## Your assignment
Please restate, exactly as written, the lines running from the beginning of the material through the line that has "Page size: 1500x844." in it.

## Data excerpts
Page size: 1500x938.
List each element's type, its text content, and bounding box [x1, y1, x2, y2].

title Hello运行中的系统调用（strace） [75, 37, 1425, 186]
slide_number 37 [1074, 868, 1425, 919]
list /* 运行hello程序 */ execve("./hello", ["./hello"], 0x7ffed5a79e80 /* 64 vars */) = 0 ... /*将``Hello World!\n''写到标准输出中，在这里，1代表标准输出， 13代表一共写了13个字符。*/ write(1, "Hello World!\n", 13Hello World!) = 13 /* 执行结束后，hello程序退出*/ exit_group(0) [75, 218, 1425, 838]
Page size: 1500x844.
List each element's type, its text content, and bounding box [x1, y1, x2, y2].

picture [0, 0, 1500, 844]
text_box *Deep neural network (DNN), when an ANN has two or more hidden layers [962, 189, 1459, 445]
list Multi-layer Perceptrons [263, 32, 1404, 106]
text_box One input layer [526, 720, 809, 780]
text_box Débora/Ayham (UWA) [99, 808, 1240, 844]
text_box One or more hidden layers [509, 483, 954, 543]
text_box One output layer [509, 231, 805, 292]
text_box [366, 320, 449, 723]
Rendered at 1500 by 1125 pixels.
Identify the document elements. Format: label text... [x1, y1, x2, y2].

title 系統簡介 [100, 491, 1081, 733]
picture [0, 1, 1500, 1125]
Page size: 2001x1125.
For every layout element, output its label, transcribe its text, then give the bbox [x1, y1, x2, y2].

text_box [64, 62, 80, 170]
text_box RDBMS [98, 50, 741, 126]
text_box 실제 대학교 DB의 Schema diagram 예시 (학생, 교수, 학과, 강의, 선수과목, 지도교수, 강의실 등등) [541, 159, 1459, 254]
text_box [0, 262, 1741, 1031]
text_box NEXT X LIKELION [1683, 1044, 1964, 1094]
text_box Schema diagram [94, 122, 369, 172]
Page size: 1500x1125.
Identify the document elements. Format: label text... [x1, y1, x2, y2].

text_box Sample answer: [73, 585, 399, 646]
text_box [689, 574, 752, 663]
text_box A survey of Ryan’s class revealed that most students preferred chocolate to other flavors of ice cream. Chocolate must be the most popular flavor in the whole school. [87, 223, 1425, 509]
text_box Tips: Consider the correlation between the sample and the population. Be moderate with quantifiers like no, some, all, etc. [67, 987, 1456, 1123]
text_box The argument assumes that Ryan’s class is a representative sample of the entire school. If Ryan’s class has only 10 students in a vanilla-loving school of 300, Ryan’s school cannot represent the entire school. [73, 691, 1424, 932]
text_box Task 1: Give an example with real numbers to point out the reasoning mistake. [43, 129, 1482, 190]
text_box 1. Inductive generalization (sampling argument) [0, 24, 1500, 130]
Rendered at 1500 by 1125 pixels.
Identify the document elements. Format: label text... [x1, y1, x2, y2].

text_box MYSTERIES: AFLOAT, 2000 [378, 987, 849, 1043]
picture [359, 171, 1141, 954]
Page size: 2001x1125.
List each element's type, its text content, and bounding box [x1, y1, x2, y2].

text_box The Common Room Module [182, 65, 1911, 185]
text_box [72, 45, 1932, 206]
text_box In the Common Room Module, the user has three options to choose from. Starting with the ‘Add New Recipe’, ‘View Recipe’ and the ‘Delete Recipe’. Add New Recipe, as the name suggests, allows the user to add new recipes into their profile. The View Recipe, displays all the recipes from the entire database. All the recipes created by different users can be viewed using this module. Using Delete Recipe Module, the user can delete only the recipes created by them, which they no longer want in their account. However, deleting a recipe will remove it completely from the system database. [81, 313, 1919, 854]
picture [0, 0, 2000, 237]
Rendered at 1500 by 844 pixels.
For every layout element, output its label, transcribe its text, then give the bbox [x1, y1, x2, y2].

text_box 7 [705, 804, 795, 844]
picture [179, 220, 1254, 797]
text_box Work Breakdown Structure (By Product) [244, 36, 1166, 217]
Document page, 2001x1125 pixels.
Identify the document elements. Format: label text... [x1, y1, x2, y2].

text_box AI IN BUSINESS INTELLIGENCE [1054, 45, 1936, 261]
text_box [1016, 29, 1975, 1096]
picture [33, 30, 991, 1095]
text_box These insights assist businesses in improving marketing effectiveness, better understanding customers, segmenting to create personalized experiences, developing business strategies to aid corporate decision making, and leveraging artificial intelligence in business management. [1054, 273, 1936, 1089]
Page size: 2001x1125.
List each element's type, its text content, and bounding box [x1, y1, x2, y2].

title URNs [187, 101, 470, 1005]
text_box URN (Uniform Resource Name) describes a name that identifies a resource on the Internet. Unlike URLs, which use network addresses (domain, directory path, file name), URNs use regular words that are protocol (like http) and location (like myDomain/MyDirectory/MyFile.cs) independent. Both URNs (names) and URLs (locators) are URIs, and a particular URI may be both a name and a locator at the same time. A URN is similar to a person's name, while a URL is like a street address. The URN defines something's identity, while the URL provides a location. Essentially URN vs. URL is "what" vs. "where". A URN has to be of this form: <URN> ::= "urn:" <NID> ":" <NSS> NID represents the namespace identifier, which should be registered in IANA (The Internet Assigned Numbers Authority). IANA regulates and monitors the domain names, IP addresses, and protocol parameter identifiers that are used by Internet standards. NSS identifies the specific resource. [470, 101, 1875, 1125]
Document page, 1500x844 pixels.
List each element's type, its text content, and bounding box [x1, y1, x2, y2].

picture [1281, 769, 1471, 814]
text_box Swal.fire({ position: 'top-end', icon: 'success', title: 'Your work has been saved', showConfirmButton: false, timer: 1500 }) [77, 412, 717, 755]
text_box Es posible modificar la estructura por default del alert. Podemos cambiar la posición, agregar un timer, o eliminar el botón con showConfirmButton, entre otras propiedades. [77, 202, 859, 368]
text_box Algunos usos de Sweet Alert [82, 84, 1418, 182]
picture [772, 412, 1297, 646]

## Output for this task
Page size: 1500x938.
List each element's type, its text content, and bounding box [x1, y1, x2, y2].

title Hello运行中的系统调用（strace） [75, 37, 1425, 186]
slide_number 37 [1074, 868, 1425, 919]
list /* 运行hello程序 */ execve("./hello", ["./hello"], 0x7ffed5a79e80 /* 64 vars */) = 0 ... /*将``Hello World!\n''写到标准输出中，在这里，1代表标准输出， 13代表一共写了13个字符。*/ write(1, "Hello World!\n", 13Hello World!) = 13 /* 执行结束后，hello程序退出*/ exit_group(0) [75, 218, 1425, 838]
Page size: 1500x844.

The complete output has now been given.